Valsecchi (Fim Cisl dei Laghi): “Questa volta l’Italia non può sbagliare”
Passaggio di consegne alla guida dei metalmeccanici della Cisl tra Paolo Carini e Caterina Valsecchi. "Mes e Recovery fund sono una grande opportunità"
«Lei è una tosta». Il primo datore di lavoro di Caterina Valsecchi, nuova segretaria della Fim Cisl dei Laghi, ha commentato così la notizia della sua elezione.
La storia di questa sindacalista, sembra quella di una predestinata. Dopo la morte improvvisa del padre, a soli 14 anni entra come operaia in una fabbrica meccanotessile di Lecco, quando quel distretto era ancora tra i più floridi d’Italia.
Una storia che inizia alla fine degli anni Settanta, anni in cui lo Stato è sotto attacco da parte dei terroristi e i lavoratori, e con loro i sindacalisti, sono chiamati a garantire la tenuta democratica del Paese. Lo scontro politico entra nelle fabbriche e il sindacato dei metalmeccanici – allora ancora Flm – deve far fronte a una stagione di pesanti ristrutturazioni. (Nella foto, da destra: Caterina Valsecchi e Paolo Carini)

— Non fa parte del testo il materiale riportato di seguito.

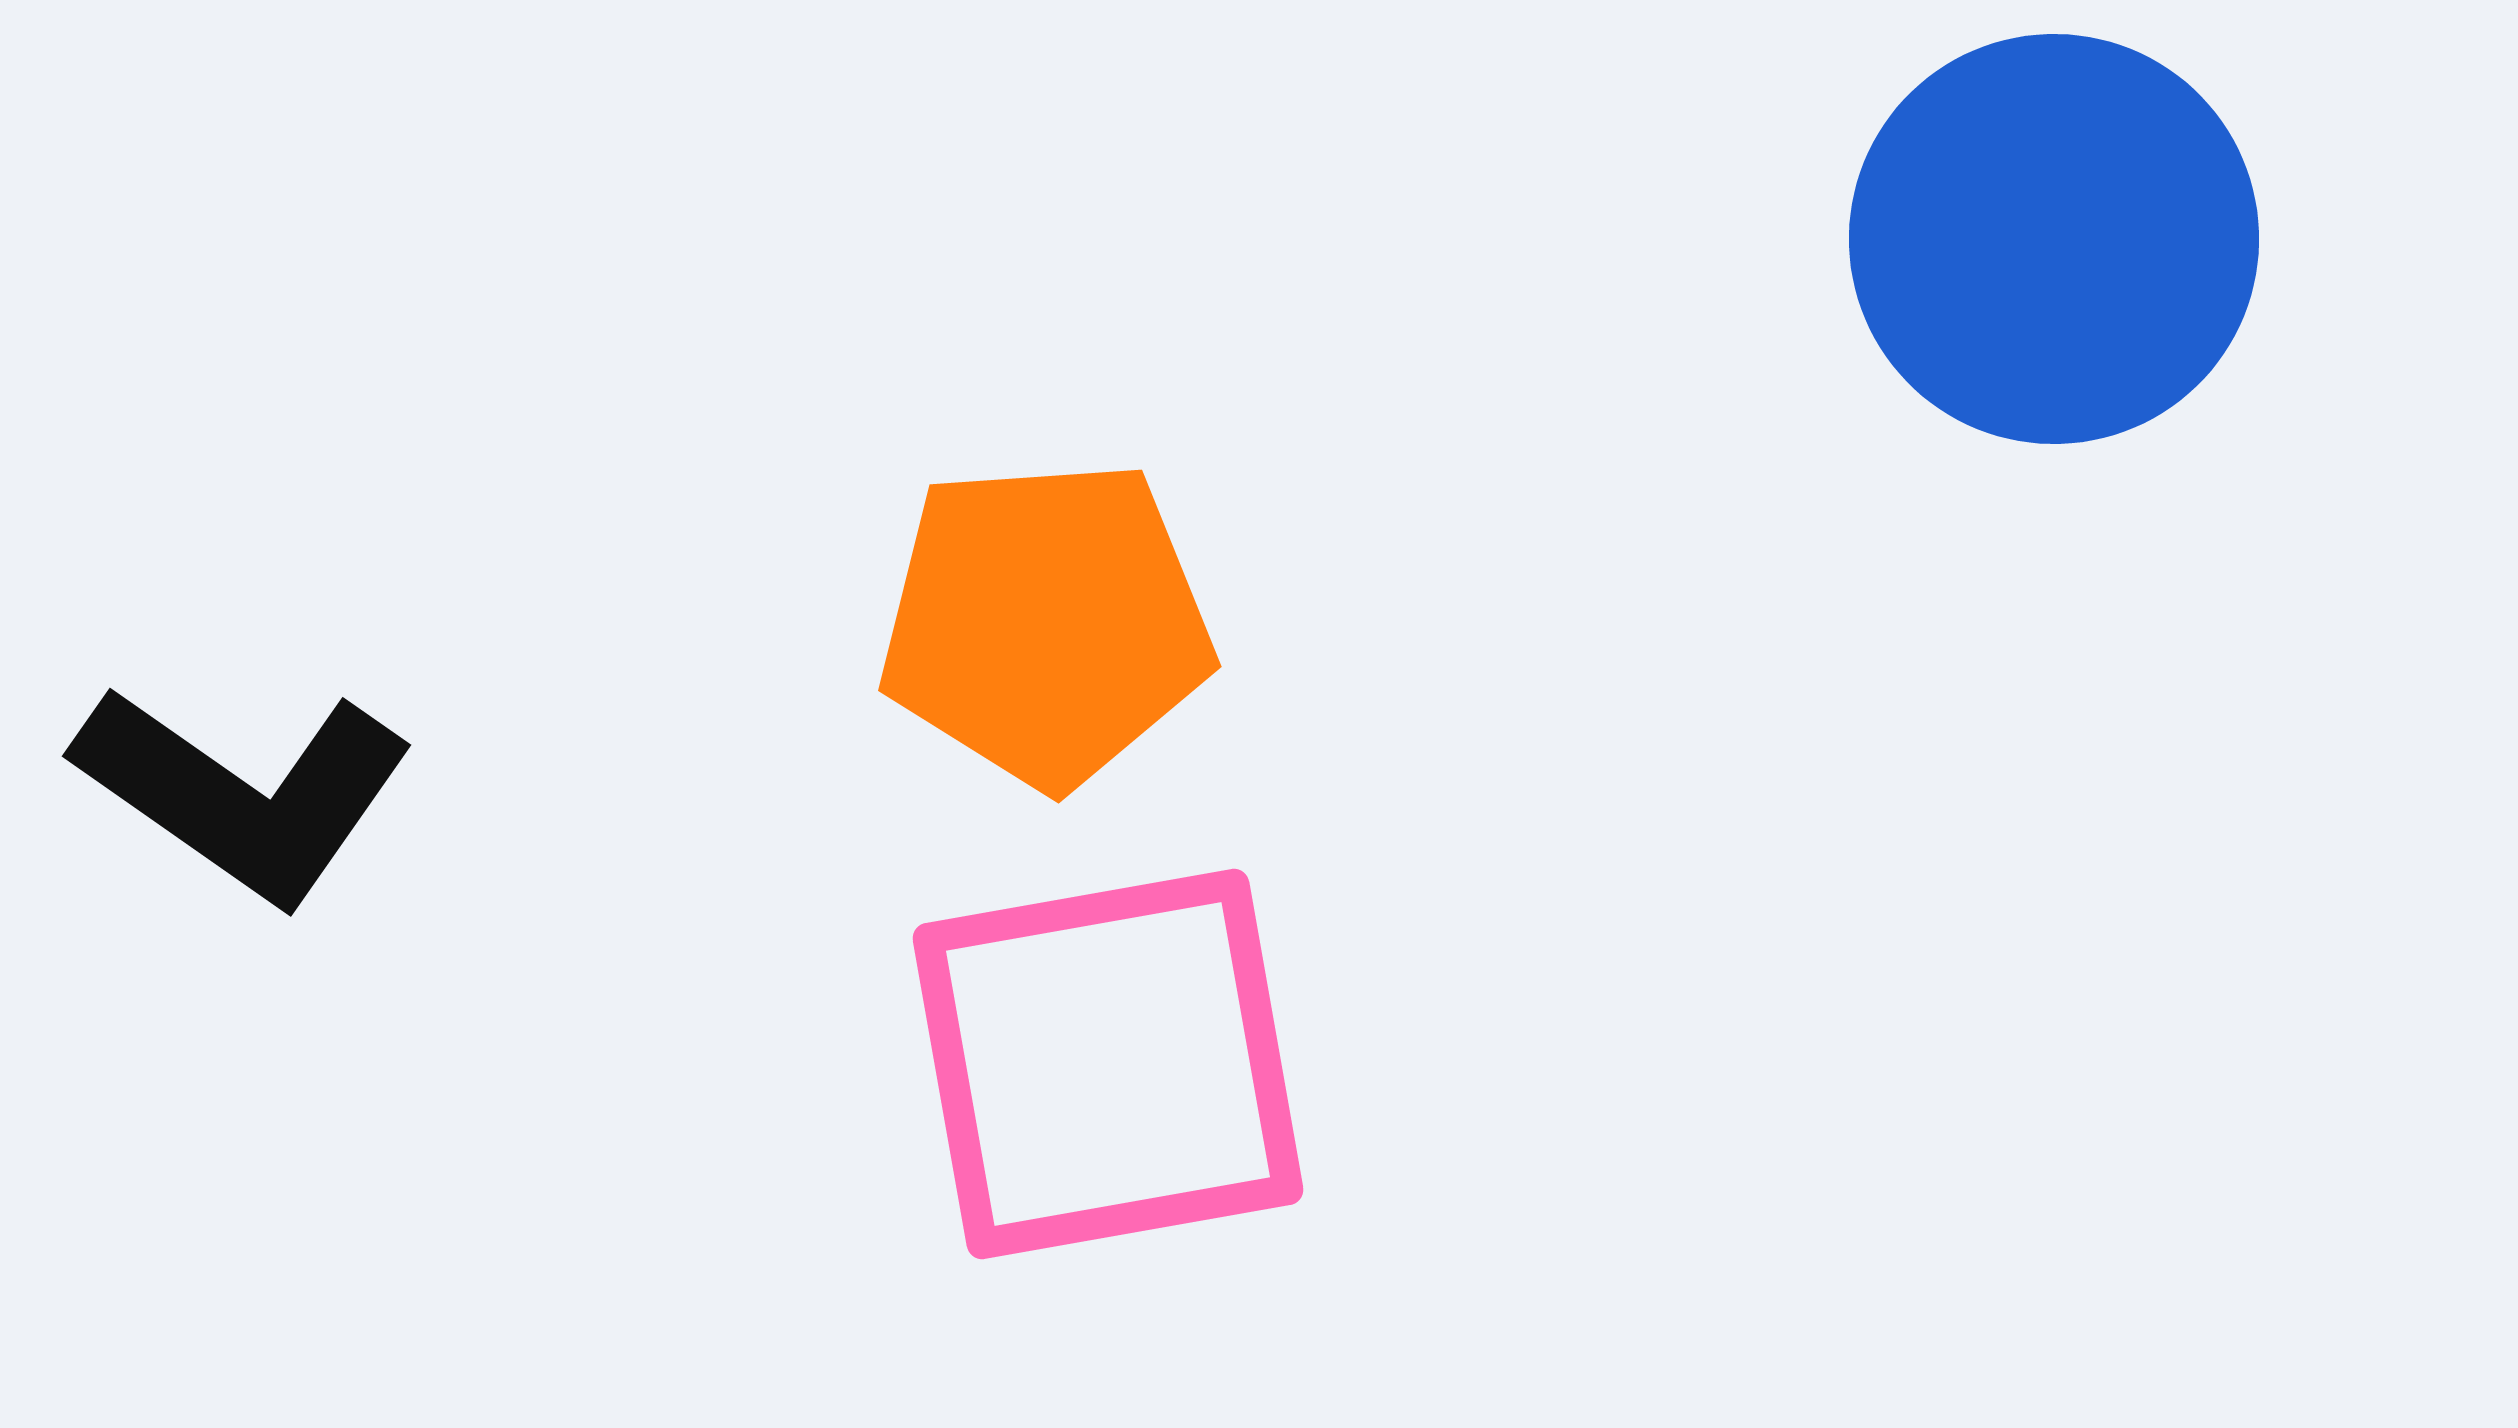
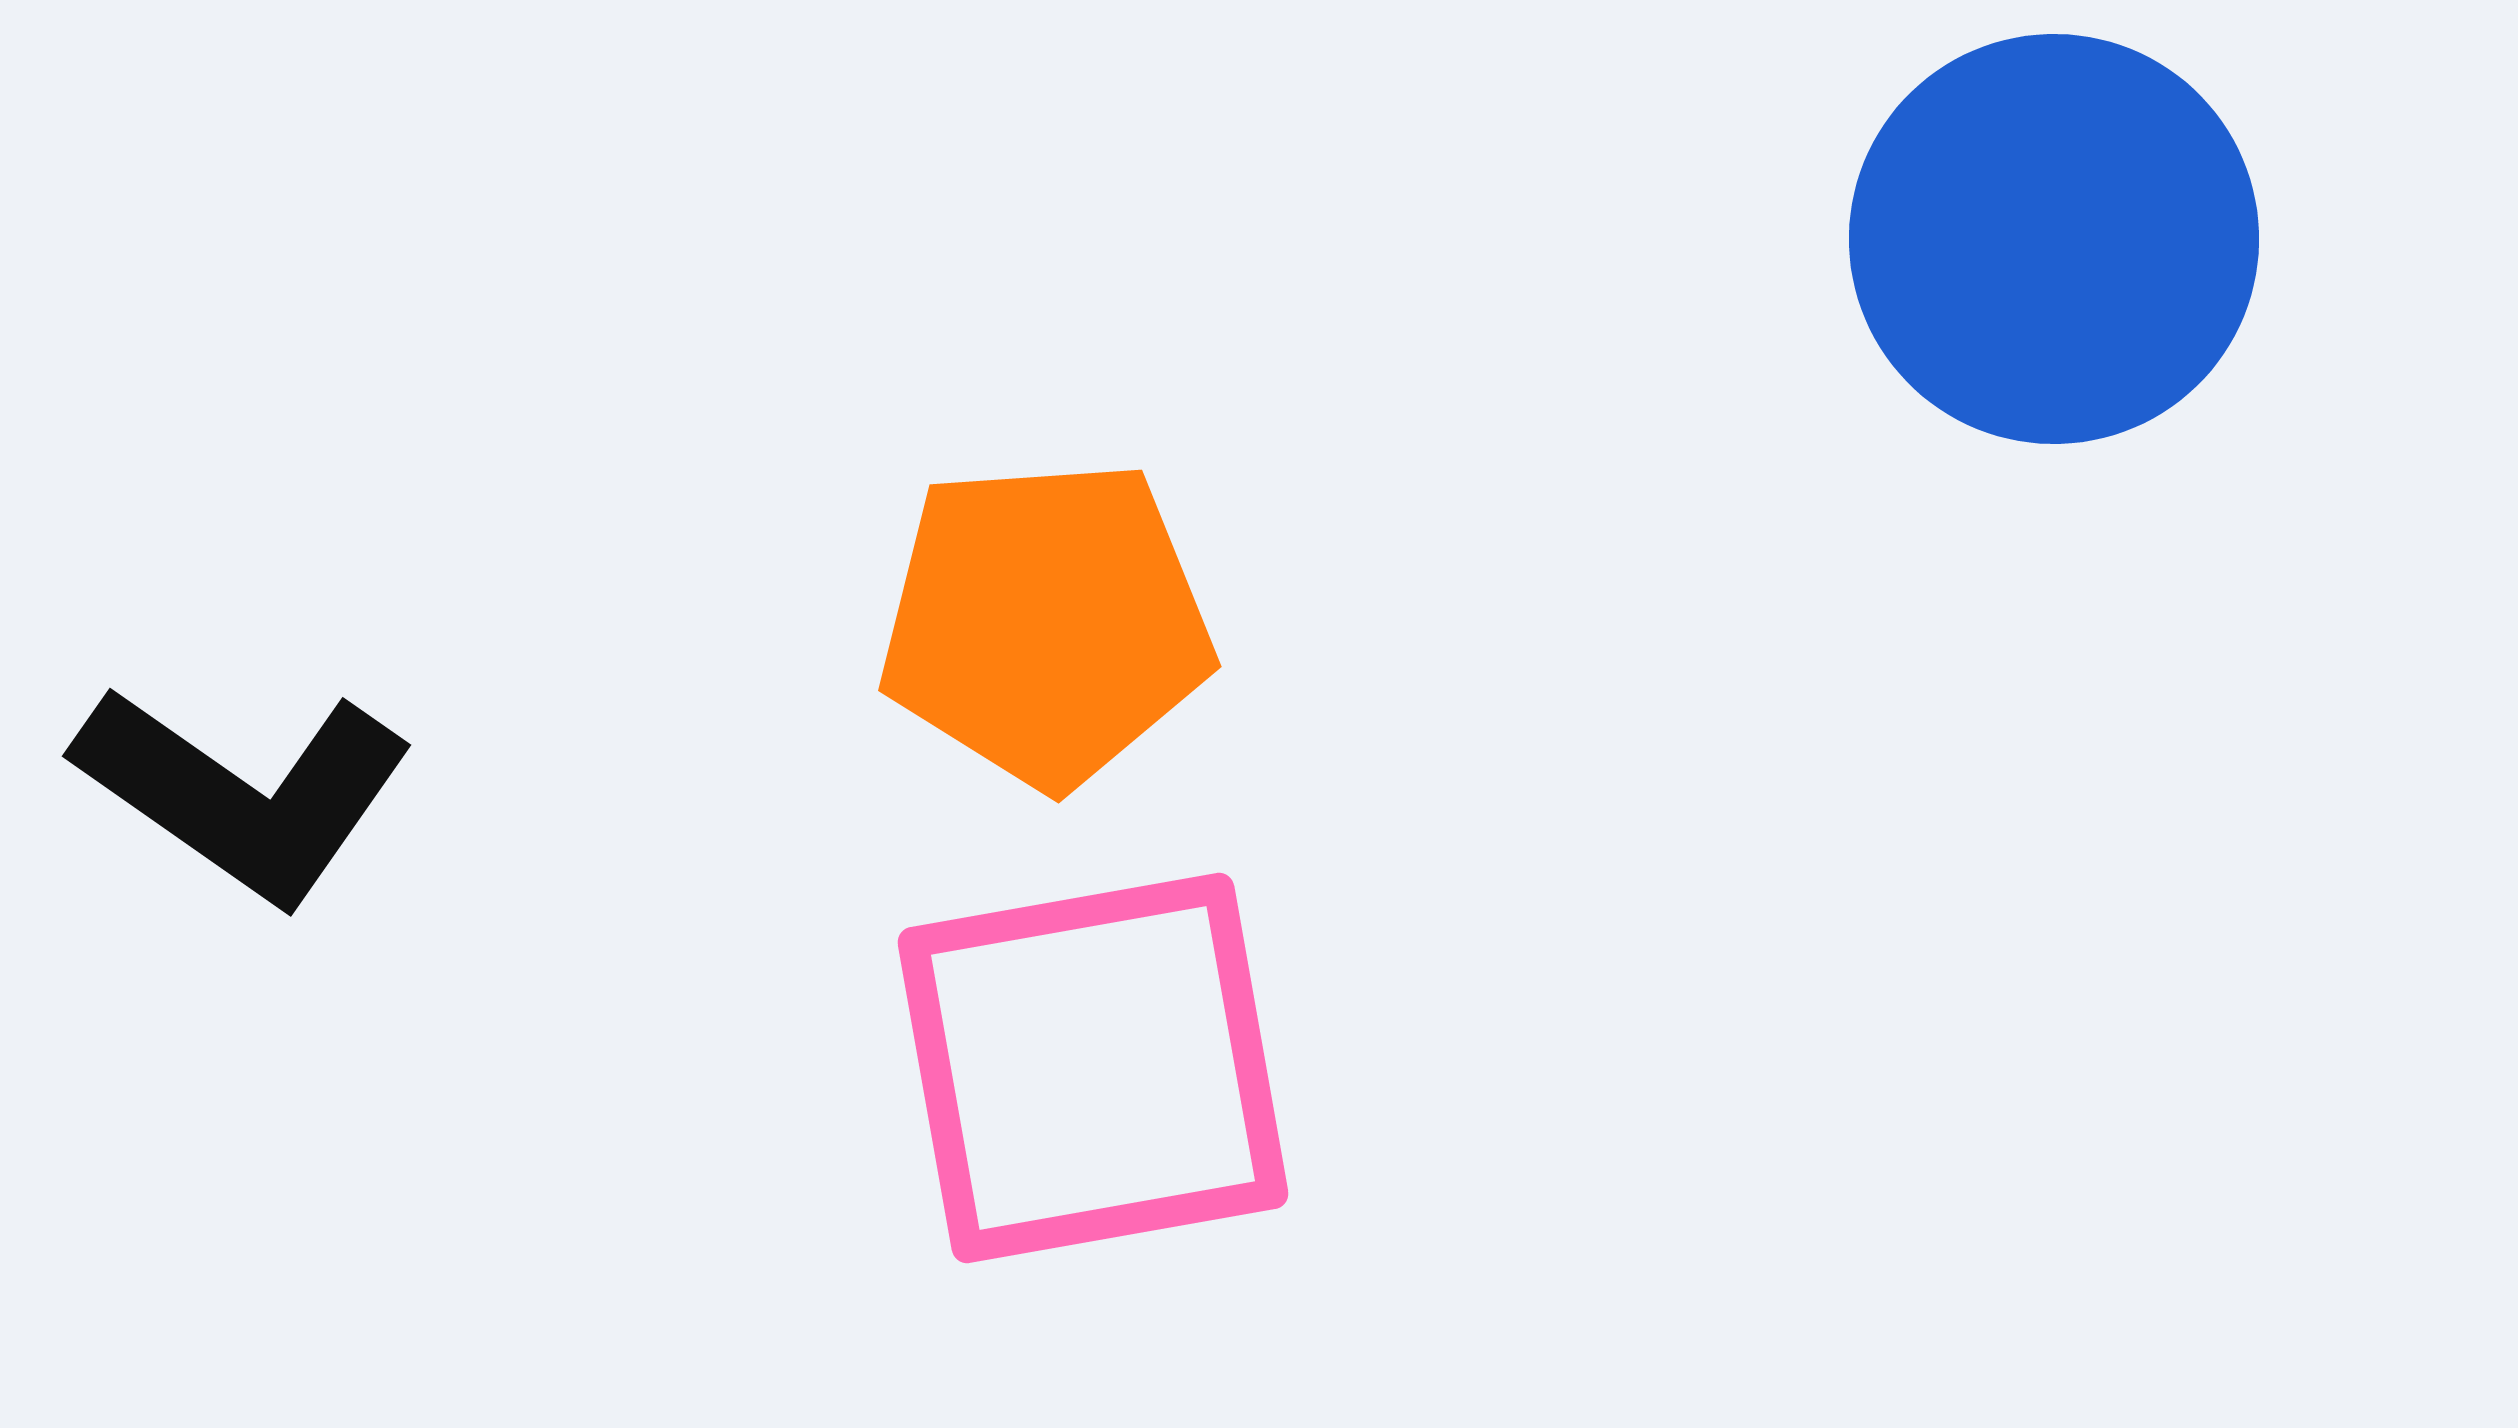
pink square: moved 15 px left, 4 px down
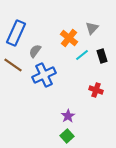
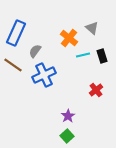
gray triangle: rotated 32 degrees counterclockwise
cyan line: moved 1 px right; rotated 24 degrees clockwise
red cross: rotated 32 degrees clockwise
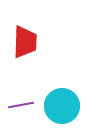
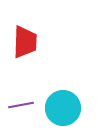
cyan circle: moved 1 px right, 2 px down
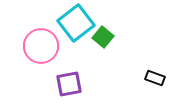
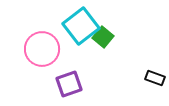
cyan square: moved 5 px right, 3 px down
pink circle: moved 1 px right, 3 px down
purple square: rotated 8 degrees counterclockwise
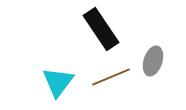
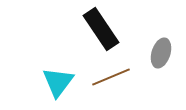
gray ellipse: moved 8 px right, 8 px up
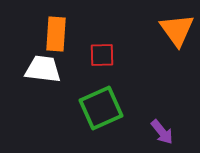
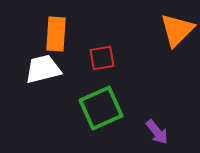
orange triangle: rotated 21 degrees clockwise
red square: moved 3 px down; rotated 8 degrees counterclockwise
white trapezoid: rotated 21 degrees counterclockwise
purple arrow: moved 5 px left
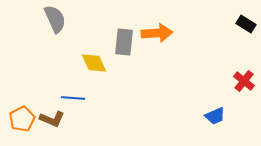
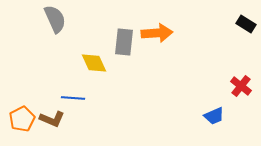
red cross: moved 3 px left, 5 px down
blue trapezoid: moved 1 px left
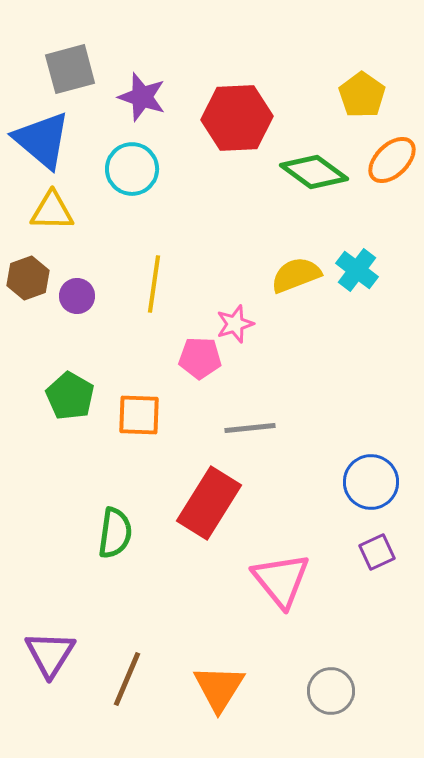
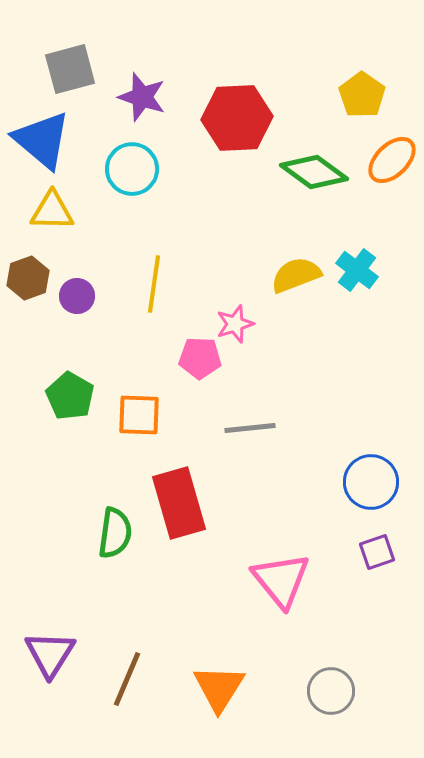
red rectangle: moved 30 px left; rotated 48 degrees counterclockwise
purple square: rotated 6 degrees clockwise
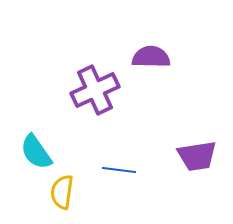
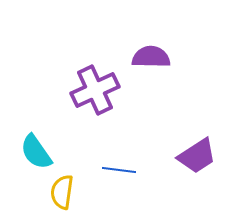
purple trapezoid: rotated 24 degrees counterclockwise
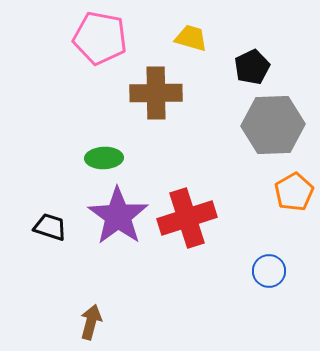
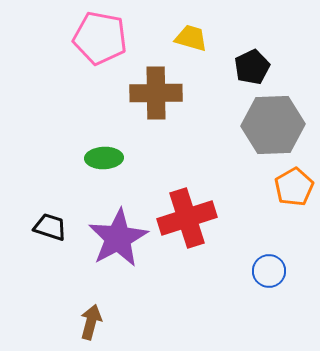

«Erano anni duri – spiega Valsecchi – ma tra le organizzazioni sindacali c’era rispetto, competenza e solidarietà, mentre oggi prevale la conflittualità. La dimensione collettiva di un tempo è stata soppiantata letteralmente dall’individualismo e dalle rivendicazioni personali. Una situazione determinata dal contesto: se un tempo c’era l’operaio massa e la fabbrica, oggi c’è la polverizzazione del lavoro e la parcellizzazione dei bisogni. Insomma, è l’individuo che prevale».
Il passaggio di consegne tra Caterina Valsecchi e Paolo Carini, destinato al regionale della Fim Cisl, è segnato da una continuità di pensiero. Due generazioni diverse che però hanno vissuto con la stessa intensità il cambiamento del lavoro avvenuto con l’avvento della tecnologia digitale. «In fabbrica c’è stato un ribaltamento dei ruoli sociali – sottolinea Carini -. Oggi l’ultimo operaio della catena di produzione è più garantito rispetto ai nuovi precari, tra cui ci sono molti giovani laureati. È un fenomeno che il sindacato fa fatica a intercettare».
«Ormai il popolo del precariato ha raggiunto il cinquanta per cento della forza lavoro – aggiunge Valsecchi – e comprende le fasce più deboli della società. Lì c’è una battaglia da combattere perché c’è uno sfruttamento da parte del più forte». Come dire: c’è una nuova frontiera dei diritti che è ancora tutta da tracciare ed è su quella linea che il sindacato deve operare.
Per anni, dopo la crisi dei mutui subprime e il fallimento di Lehman Brothers, è stata condita in tutte le salse la storiella che la parola crisi in cinese, oltre al significato di pericolo, volesse dire anche opportunità. Un’interpretazione generosa frutto di una traduzione sbagliata. La crisi conseguente all’emergenza sanitaria causata dal Coronavirus nelle sue drammatiche conseguenze ha però finito per generare realmente una grande opportunità rappresentata dai fondi europei Mes e Recovery Fund. «Sembra paradossale ma è così – dice Valsecchi -: quei fondi possono far svoltare il Paese. Hanno aperto spiragli che vanno coltivati in termini partecipativi e che anche Confindustria, con il senno di poi, sembra aver colto».
Dentro quell’opportunità ci sono tante sfide da affrontare per il cambiamento a partire dallo smartworking . «Le imprese, travolte dall’emergenza Covid-19, hanno gestito in proprio quel passaggio, senza il coinvolgimento del sindacato – spiega Carini -. La ragione sta nel fatto che in Italia prevale da sempre e a tutti i livelli la subcultura del controllo. In un contesto digitale e di sviluppo tecnologico bisogna superare questa impostazione, altrimenti limitiamo le possibilità che sono emerse in questa fase critica».
I soldi e la tecnologia da soli non risolvono i problemi se mancano una visione complessiva di Paese e un’effettiva partecipazione, necessarie per riequilibrare le responsabilità che vengono generate nelle relazioni industriali. «Il Governo ora ci deve ascoltare perché abbiamo delle proposte da fare – conclude Valsecchi -. Questa volta l’Italia non può permettersi di sbagliare».